430Recently new vulnerability ("poodle") has been discovered in SSLv3 protocol. "man in the middle" attack could be performed using protocol version negotiation feature built into SSL/TLS to force the use of SSL 3.0 then exploit the "poodle" vulnerability.

In order to remove the threat from our servers we have to drop SSLv3 from negotiation list. Secured server should respond as follows:

$ echo | openssl s_client -connect -ssl3 2>&1 | grep Secure
Secure Renegotiation IS NOT supported
$ echo | openssl s_client -connect -tls1 2>&1 | grep Secure
Secure Renegotiation IS supported

We use openssl command to open HTTPS connection and check if requested protocol could be negotiated or not.

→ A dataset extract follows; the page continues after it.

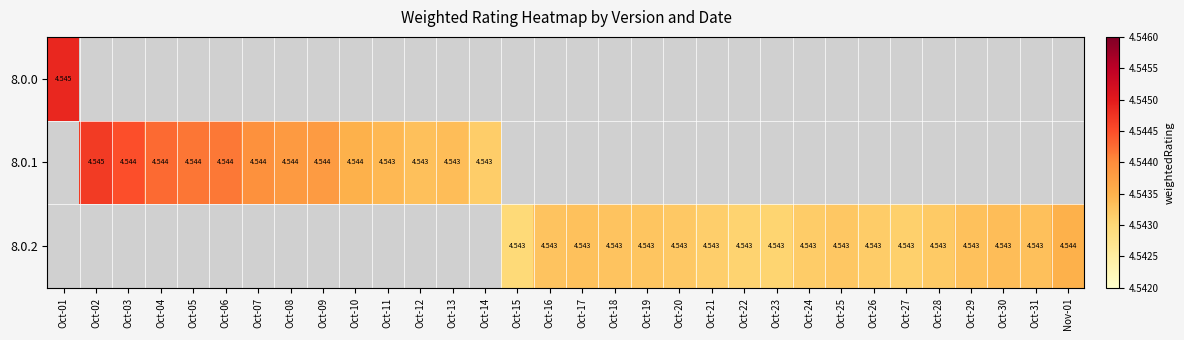

At which label is 8.0.0 closest to 4?

Oct-01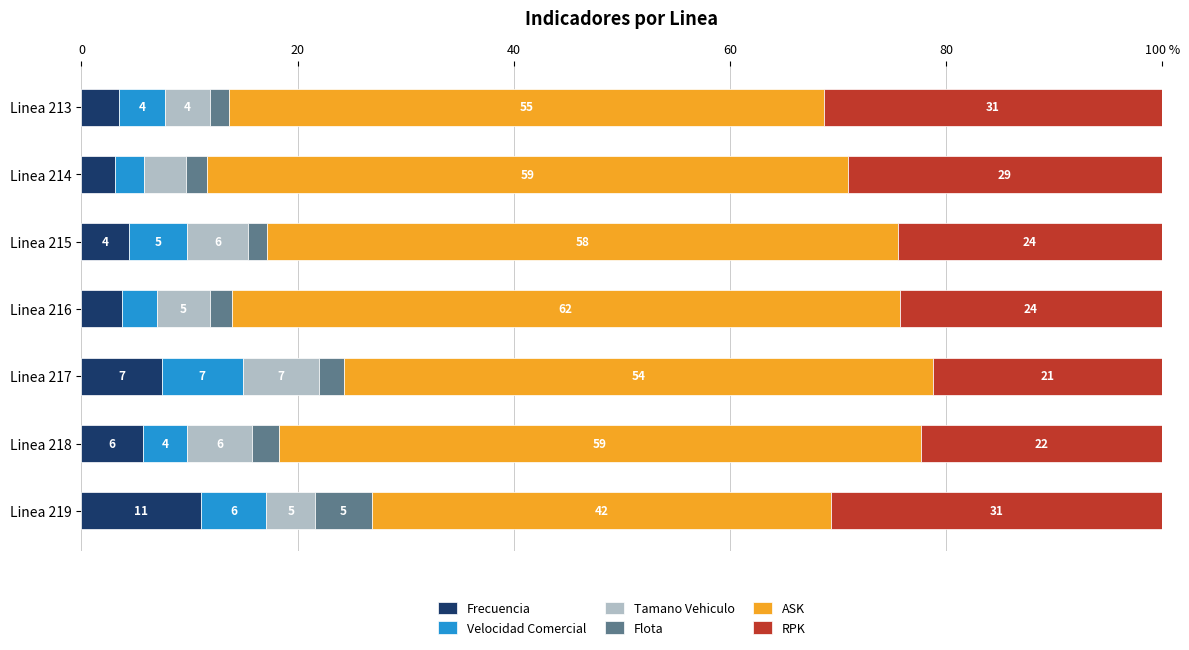

What are all the series names shown in the legend?

Frecuencia, Velocidad Comercial, Tamano Vehiculo, Flota, ASK, RPK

And the fix itself (for JBoss/Tomcat service): you have to locate Connector tag responsilble for HTTPS connection and:

  • remove any SSL_* from ciphers attribute
  • limit sslProtocols="TLSv1, TLSv1.1, TLSv1.2"


<Connector port="80" protocol="HTTP/1.1" SSLEnabled="true" ciphers="TLS_RSA_WITH_AES_128_CBC_SHA, TLS_DHE_RSA_WITH_AES_128_CBC_SHA, TLS_DHE_DSS_WITH_AES_128_CBC_SHA"
maxThreads="100" scheme="https" secure="true" minSpareThreads="25" maxSpareThreads="50"
keystoreFile="${jboss.server.home.dir}/conf/tm.keystore" keystorePass="MyKeyStore1"
clientAuth="false" sslProtocols="TLSv1, TLSv1.1, TLSv1.2" />

It will effectively block any SSLv3 connections as visible by "openssl s_client" test above.